Having seen a wide range of harm across sectors, the FCA’s proposed changes aim to improve principals’ oversight of ARs and will require principals to provide the FCA with more information on the ARs they appoint. Collaborating with HM Treasury on its Call for Evidence, the FCA has been seeking views on whether setting limits on the AR regime may help to reduce potential harm.
The AR regime
The AR regime allows an AR (a firm or person) to carry out a regulated activity on behalf, and under the responsibility of, a firm authorised by the FCA – known as the principal. In appointing an AR, the principal assumes responsibility for the regulated activities the AR carries out.
There are numerous benefits to using ARs; it is cost-effective, encourages competition and supports innovation. The regulator reiterates that the AR regime provides an important function, which is beneficial to consumers, when functioning properly. It is therefore unsurprising that there are currently around 40,000 ARs operating under the supervision of around 3,600 firms.

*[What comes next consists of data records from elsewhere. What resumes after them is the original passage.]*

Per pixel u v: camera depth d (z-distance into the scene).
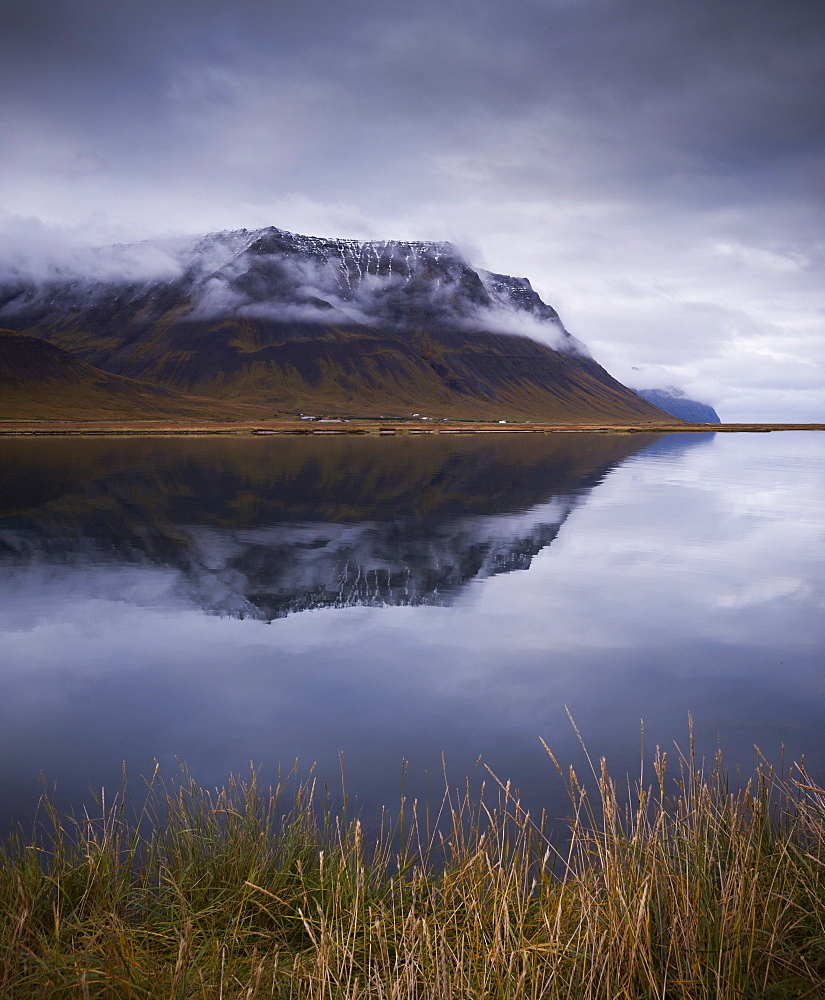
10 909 4.15
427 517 25.81
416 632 12.76
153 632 12.76
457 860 4.70
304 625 13.23
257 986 3.37
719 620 13.50
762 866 4.32
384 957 3.71
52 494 32.12
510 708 9.33
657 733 8.50
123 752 8.09
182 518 25.42
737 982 3.48
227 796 6.79
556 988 3.51
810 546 20.66
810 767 7.39
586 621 13.40
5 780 7.41
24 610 14.09
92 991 3.55
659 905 3.97
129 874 4.75
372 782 7.25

But FCA data analysis has found that principals on average generate 50-400% more complaints and supervisory cases than non-principals, across all sectors where this model operates. The FCA’s data also showed that FSCS claims relating to principals and ARs accounted for 61% of claim value. Harm is occurring as a result of principals’ lack of due diligence and failure to exercise sufficient oversight and control over the regulated activities being carried out by their ARs. The risks are that ARs could be acting outside the scope of their appointment, providing misleading information or delivering products and services to customers that are inappropriate.
Proposed changes
As a result, the FCA consulted on two main areas of change:
Additional information on ARs and notification requirements for principals
- Currently, principals are only required to report to the FCA high-level information such as the AR’s name, contact details, legal status, date of appointment, whether it is an IAR or ‘full’ AR and the market in which they operate.

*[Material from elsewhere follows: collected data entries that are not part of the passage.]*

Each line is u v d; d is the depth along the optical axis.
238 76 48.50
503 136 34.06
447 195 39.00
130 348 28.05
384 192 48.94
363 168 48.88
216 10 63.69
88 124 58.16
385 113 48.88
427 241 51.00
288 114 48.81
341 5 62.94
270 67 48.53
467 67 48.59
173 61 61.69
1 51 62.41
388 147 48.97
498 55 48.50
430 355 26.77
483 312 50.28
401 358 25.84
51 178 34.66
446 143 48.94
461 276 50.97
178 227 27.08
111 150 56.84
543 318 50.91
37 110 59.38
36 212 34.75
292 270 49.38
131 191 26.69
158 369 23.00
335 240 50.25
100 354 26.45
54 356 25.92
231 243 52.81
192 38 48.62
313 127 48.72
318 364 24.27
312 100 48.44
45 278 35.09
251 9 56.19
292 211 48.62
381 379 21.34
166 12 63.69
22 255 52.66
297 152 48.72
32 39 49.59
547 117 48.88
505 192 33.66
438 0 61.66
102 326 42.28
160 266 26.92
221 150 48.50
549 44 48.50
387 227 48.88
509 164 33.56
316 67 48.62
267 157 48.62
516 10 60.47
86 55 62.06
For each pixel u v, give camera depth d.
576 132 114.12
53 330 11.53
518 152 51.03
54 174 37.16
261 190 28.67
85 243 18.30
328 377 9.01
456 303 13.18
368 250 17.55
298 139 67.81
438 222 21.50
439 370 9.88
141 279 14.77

- The FCA are therefore proposing that principals provide additional information on the AR’s business, revenue and financial relationship with the principal, complaints and the regulated and non-regulated activities they carry out.
- Information on IARs will be limited to the nature of the regulated activities to be undertaken, financial arrangements between the IAR and principal, and revenue from regulated activity during the first year of appointment.

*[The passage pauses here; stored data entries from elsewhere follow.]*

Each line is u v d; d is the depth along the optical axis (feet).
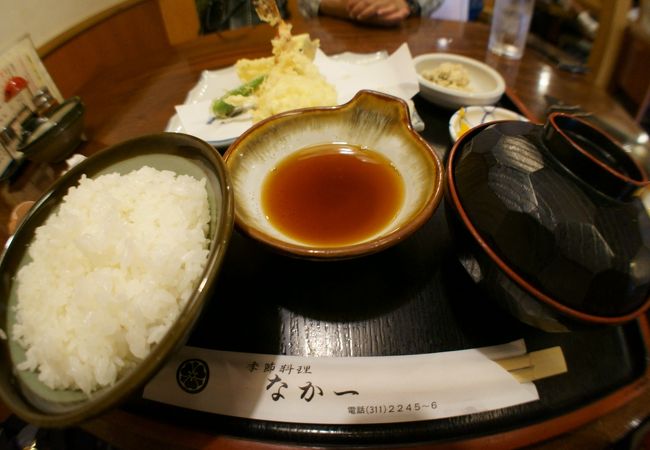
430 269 0.72
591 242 0.48
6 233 0.87
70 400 0.45
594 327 0.50
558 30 1.92
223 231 0.49
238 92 1.12
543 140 0.56
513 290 0.53
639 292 0.49
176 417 0.55
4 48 1.04
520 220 0.52
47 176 1.01
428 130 1.07
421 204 0.64
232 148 0.75
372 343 0.62
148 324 0.48
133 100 1.21
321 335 0.63
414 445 0.51
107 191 0.61
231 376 0.58
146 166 0.67
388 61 1.21
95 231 0.55
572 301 0.49
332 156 0.87
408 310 0.66
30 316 0.50
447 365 0.58
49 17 1.70
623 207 0.51
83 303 0.49
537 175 0.53
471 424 0.54
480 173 0.58
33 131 1.01
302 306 0.67
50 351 0.46
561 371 0.58
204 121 1.06
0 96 1.00
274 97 1.05
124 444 0.53
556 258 0.49
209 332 0.63
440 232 0.79
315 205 0.79
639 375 0.58
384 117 0.81
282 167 0.84
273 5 1.16
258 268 0.73
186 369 0.58
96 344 0.46
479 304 0.67
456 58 1.21
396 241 0.56
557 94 1.17
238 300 0.68
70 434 0.77
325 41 1.43
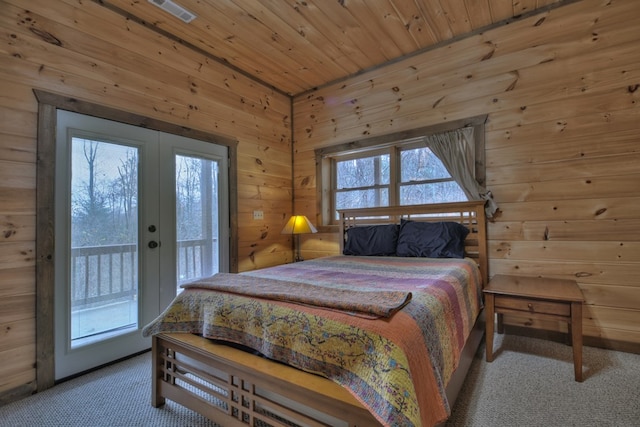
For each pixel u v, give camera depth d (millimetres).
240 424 1376
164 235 2693
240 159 3438
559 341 2512
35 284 1969
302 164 4043
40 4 2031
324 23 2691
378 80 3412
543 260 2568
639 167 2242
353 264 2518
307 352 1241
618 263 2311
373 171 3605
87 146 2250
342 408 1096
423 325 1234
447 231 2775
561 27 2494
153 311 2586
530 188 2617
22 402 1823
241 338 1454
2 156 1860
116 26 2420
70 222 2139
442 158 2992
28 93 1967
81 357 2158
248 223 3512
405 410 958
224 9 2484
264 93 3758
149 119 2607
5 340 1847
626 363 2117
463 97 2912
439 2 2463
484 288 2443
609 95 2336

- Changes to the notification requirements for principals have also been suggested. Principals will be required to notify the FCA at least 60 calendar days before an AR appointment takes effect and any changes to the AR’s name, or the regulated activities it carries out, are to be notified at least 10 days beforehand.
- It is hoped that these changes will allow the FCA to identify potential risks and assess whether the principal has adequate expertise, systems and controls to oversee the ARs effectively.
Clarifying responsibilities and expectations of principals in FCA rules
- The FCA proposes new guidance for principals on how to meet FCA expectations.
- This includes assessing senior management at ARs annually for how well they align with fitness and propriety requirements. The assessment should consider whether ARs have sufficient experience, training, knowledge and skills and whether they have the necessary time to perform the tasks for which they are responsible.
- The FCA also intend to strengthen the expectations of firms to monitor AR’s activities. Principals must take ‘reasonable steps’ to ensure ARs act within the scope of their appointment, including specific oversight of ARs where the size of the AR business increases significantly or where turnover and/or staff turnover is unusually high.
- The FCA have also clarified the need for ARs to have ‘adequate controls and resources’. This means controls and resources that: are commensurate to the size of the AR’s business and the regulated activities it carries on, enable the principal to manage conflicts of interest and maintain effective oversight, and enable the principal to identify and resolve any issues arising from the AR.
The consultation paper also sought views on regulatory hosting arrangements (where the principal itself does not engage in regulated activity to any meaningful extent itself but instead allows ARs to use its permissions to do so), prudential standards and whether setting limits on AR arrangements could reduce potential harm. In addition, the FCA is using the opportunity to simplify SUP 12 within the FCA Handbook. The proposals include several amendments, however the draft instrument does not change the substance of the FCA’s requirements.
Comments on the FCA’s Consultation and HM Treasury’s Call for Evidence closed on 3 March 2022, and final rules are expected in the first half of 2022. These form part of the wider intervention to tackle supervisory issues across sectors, which have also been considered in the FCA’s 2021/22 Business Plan and 2020/21 Perimeter report. It is therefore crucial that those firms who have AR arrangements in place, or intend to supervise ARs in future, are aware of the proposals.